Reading list for April 2005
I haven't done much reading this month (other than work-related stuff that is far too dull to mention here), just a few pages of Döblin at breakfast and a few pages of von Ranke before sleep (and sometimes in the middle of the night).
The Döblin is turning out very interesting. The Thirty Years' War was a particularly horrible time (a religious uprising brutally repressed, turned into a civil war, which turned into an international conflict), and Wallenstein is one of the principal villains of the period: ambitious, cunning, greedy, relentless, brutal, and with an eye for exploitable weaknesses in others.

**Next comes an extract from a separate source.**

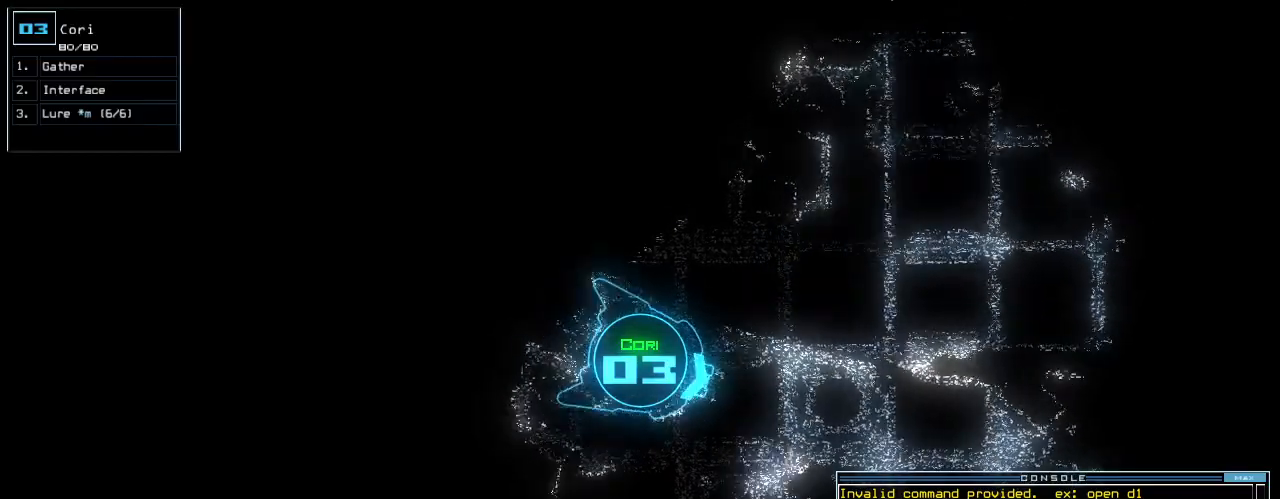
{"keys": [], "events": [[60, "right", "up"], [120, "left", "down"], [160, "up", "up"], [260, "left", "up"]]}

Katja Blomberg walks a narrow and slippery rope spanned between her apparent desire to tell us where the bones are buried in the business of collecting art, and the obsequious kid-glove handling that the big collectors demand. Were Blomberg to state outright e.g. that Bernd Künne acted immorally (though not illegally) in selling for personal profit works that had been presented the year before at the public's expense in a national gallery, she would (as the saying goes) never work again. We are left to read between the lines and become outraged on our own.
Currently reading
Alfred Döblin, Wallenstein in German - still!
Leopold von Ranke, Geschichte des Altertums in German - still!
Recently read
Katja Blomberg Wie Kunstwerte entstehen in German.